POST my-index-000001/_search?filter_path=hits.hits._source
{
 "sort": [
   {
     "description.raw": {
       "order": "asc"
     }
   },
   {
     "description.keyword": {
       "order": "asc"
     }
   }
 ]
}

Response

{
  "hits": {
    "hits": [
      {
        "_source": {
          "description": "3 alpha"
        }
      },
      {
        "_source": {
          "description": "4 alpha"
        }
      },
      {
        "_source": {
          "description": "501 Alva"
        }
      },
      {
        "_source": {
          "description": "Bstring"
        }
      },
      {
        "_source": {
          "description": "rout"
        }
      },
      {
        "_source": {
          "description": "123 sesi"
        }
      },
      {
        "_source": {
          "description": "Test"
        }
      }
    ]
  }
}
1 Like

I was thinking about something similar, but I'm using dynamic_templates, can both solutions be mixed together?

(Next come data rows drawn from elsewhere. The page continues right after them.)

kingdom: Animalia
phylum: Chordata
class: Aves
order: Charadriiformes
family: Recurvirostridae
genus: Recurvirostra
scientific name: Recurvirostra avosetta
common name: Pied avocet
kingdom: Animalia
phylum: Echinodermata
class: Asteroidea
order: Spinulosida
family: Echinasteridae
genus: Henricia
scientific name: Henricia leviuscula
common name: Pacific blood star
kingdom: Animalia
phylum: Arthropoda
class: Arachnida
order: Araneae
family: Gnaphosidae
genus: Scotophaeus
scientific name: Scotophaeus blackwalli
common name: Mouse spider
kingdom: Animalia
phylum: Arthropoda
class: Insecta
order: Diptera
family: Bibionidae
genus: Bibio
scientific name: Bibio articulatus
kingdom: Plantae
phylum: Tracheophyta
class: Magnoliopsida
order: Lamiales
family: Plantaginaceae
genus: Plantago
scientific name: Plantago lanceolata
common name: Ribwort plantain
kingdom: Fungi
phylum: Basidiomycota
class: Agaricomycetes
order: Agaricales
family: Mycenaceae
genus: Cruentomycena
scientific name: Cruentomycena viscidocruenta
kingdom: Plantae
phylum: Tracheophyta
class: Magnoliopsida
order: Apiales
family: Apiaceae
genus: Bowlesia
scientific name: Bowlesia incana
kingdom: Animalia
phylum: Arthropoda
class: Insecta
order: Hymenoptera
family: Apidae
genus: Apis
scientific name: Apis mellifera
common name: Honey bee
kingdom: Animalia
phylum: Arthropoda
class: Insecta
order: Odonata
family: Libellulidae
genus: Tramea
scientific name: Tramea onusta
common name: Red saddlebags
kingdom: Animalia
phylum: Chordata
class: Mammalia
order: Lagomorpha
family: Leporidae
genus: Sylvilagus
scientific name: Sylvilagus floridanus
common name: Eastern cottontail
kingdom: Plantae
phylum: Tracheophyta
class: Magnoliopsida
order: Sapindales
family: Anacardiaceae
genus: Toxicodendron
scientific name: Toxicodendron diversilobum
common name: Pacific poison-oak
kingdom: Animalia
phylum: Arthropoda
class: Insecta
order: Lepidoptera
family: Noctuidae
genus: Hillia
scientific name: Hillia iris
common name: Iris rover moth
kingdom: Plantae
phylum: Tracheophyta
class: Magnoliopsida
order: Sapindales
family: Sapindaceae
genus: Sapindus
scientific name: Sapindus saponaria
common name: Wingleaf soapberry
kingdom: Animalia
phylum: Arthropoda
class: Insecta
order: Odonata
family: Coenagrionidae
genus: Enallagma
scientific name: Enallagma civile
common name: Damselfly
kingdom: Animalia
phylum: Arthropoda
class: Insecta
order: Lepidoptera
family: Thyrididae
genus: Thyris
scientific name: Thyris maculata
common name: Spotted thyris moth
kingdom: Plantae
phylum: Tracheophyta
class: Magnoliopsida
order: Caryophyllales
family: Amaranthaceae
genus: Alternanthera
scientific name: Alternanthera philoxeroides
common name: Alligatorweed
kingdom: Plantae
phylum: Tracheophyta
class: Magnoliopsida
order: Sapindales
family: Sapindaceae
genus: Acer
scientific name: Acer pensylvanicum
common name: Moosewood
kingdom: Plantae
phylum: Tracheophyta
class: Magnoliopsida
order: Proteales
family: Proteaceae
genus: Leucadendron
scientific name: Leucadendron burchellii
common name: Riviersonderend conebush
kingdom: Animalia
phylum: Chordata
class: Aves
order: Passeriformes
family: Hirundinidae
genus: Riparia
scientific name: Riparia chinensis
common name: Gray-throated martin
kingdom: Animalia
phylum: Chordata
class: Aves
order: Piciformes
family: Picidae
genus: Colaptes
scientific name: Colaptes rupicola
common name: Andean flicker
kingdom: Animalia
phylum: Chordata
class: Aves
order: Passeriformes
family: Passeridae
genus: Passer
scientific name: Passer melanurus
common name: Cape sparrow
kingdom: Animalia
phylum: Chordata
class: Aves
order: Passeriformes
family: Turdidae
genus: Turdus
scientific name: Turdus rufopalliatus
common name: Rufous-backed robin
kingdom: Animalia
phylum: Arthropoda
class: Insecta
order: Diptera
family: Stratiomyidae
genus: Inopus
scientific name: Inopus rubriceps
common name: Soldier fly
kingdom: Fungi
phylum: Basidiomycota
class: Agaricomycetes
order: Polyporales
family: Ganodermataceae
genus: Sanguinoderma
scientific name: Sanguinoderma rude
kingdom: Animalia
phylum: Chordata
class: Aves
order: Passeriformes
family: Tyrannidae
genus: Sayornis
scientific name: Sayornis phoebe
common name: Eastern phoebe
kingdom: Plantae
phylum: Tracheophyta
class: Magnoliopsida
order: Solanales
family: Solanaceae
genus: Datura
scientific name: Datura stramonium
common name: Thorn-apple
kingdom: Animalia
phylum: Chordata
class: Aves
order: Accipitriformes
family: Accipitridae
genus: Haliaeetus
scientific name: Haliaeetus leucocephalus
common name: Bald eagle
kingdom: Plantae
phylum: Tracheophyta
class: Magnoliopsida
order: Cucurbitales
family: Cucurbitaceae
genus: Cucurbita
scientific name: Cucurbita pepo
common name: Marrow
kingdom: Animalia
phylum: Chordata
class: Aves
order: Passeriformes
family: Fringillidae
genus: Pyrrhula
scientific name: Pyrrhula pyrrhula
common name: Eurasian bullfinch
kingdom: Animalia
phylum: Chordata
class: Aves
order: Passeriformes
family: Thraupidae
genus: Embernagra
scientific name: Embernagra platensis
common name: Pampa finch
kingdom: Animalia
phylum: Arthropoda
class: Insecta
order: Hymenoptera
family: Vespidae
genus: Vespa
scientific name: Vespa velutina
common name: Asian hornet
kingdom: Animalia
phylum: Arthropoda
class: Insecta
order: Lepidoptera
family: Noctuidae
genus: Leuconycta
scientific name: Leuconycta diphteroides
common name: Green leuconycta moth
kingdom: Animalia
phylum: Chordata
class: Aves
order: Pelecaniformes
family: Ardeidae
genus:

My settings looks like this

"settings": {
    "analysis": {
      "normalizer":  {
        "my_normalizer": {
          "type": "custom",
          "char_filter": ["my_char_filter"],
          "filter": ["lowercase", "asciifolding"]
        }
      },
      "char_filter": {
        "my_char_filter": {
          "type": "pattern_replace",
          "pattern": "(\\d+ )",
          "replace": ""
        }
      }
    }
}

a then the mappings

  "mappings": {
    "dynamic_templates": [
      {
        "data_key": {
          "mapping": {
            "type": "keyword",
            "normalizer": "my_normalizer",
            "index_options": "docs",
            "copy_to": "all_search_fields"
          },
          "match": "*_*_key"
        }
      },
      {
        "data_string": {
          "mapping": {
            "norms": false,
            "type": "text",
            "fields": {
              "raw": {
                "type": "keyword",
                "index_options": "docs",
                "normalizer": "my_normalizer"
              }
            },
            "index_options": "positions",
            "copy_to": "all_search_fields"
          },
          "match": "*_*_string"
        }
      }
    ]
}

This topic was automatically closed 28 days after the last reply. New replies are no longer allowed.